Com a irrigação, a produtividade pode ganhar um incremento. na avaliação de Patrícia Carvalho.

“Essa questão climática afeta muito a produtividade e a produtividade deles já é muito baixa, muito mais abaixo do que a média, porque eles estão começando a cuidar da lavoura e a lavoura não responde do dia pra noite. Há todo um processo”, afirma. “Produtividade também é sustentabilidade, é você produzir mais no mesmo espaço, e a irrigação contribui pra isso.”

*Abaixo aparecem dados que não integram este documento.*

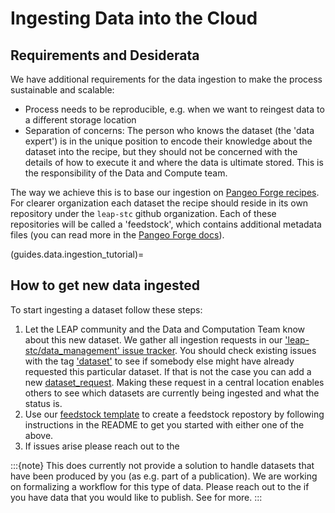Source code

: # Ingesting Data into the Cloud

## Requirements and Desiderata

We have additional requirements for the data ingestion to make the process sustainable and scalable:

- Process needs to be reproducible, e.g. when we want to reingest data to a different storage location
- Separation of concerns: The person who knows the dataset (the 'data expert') is in the unique position to encode their knowledge about the dataset into the recipe, but they should not be concerned with the details of how to execute it and where the data is ultimate stored. This is the responsibility of the Data and Compute team.

The way we achieve this is to base our ingestion on [Pangeo Forge recipes](https://pangeo-forge.readthedocs.io/en/latest/composition/index.html#recipe-composition). For clearer organization each dataset the recipe should reside in its own repository under the `leap-stc` github organization. Each of these repositories will be called a 'feedstock', which contains additional metadata files (you can read more in the [Pangeo Forge docs](https://pangeo-forge.readthedocs.io/en/latest/deployment/feedstocks.html#from-recipe-to-feedstock)).

(guides.data.ingestion_tutorial)=

## How to get new data ingested

To start ingesting a dataset follow these steps:

1. Let the LEAP community and the Data and Computation Team know about this new dataset. We gather all ingestion requests in our ['leap-stc/data_management' issue tracker](https://github.com/leap-stc/data-management/issues). You should check existing issues with the tag ['dataset'](https://github.com/leap-stc/data-management/issues?q=is%3Aissue+is%3Aopen+label%3Adataset) to see if somebody else might have already requested this particular dataset. If that is not the case you can add a new [dataset_request](https://github.com/leap-stc/data-management/issues/new?assignees=&labels=dataset&projects=&template=new_dataset.yaml&title=New+Dataset+%5BDataset+Name%5D). Making these request in a central location enables others to see which datasets are currently being ingested and what the status is.
1. Use our [feedstock template](https://github.com/leap-stc/LEAP_template_feedstock) to create a feedstock repostory by following instructions in the README to get you started with either one of the above.
1. If issues arise please reach out to the [](support.data_compute_team)

:::\{note}
This does currently not provide a solution to handle datasets that have been produced by you (as e.g. part of a publication). We are working on formalizing a workflow for this type of data. Please reach out to the [](support.data_compute_team) if you have data that you would like to publish. See [](explanation.data-policy.types) for more.
:::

Apesar dos desafios, Suruí diz que o interesse dos indígenas em produzir café tem crescido, ajudando também a fixar os jovens nas aldeias. “Até o jovem que trabalhava na cidade, estudava na cidade, quer voltar na aldeia e trabalhar”, conta ele.

Resumo

  • Pela primeira vez, um café da espécie Coffea canephora – o robusta amazônico –atingiu a pontuação máxima de 100 pontos, seguindo o protocolo internacional de avaliação Fine Robusta Cupping Form.
  • O café foi produzido por Rafael Mupimoku Suruí, cacique da etnia Paiter Suruí, e agricultor da aldeia Linha 9, na Terra Indígena Sete de Setembro, na divisa entre os estados de Mato Grosso e Rondônia.  
  • O produto agora faz parte do projeto de cafés especiais da 3Corações, a maior empresa do setor no Brasil, que está trabalhando com o grão produzido por indígenas.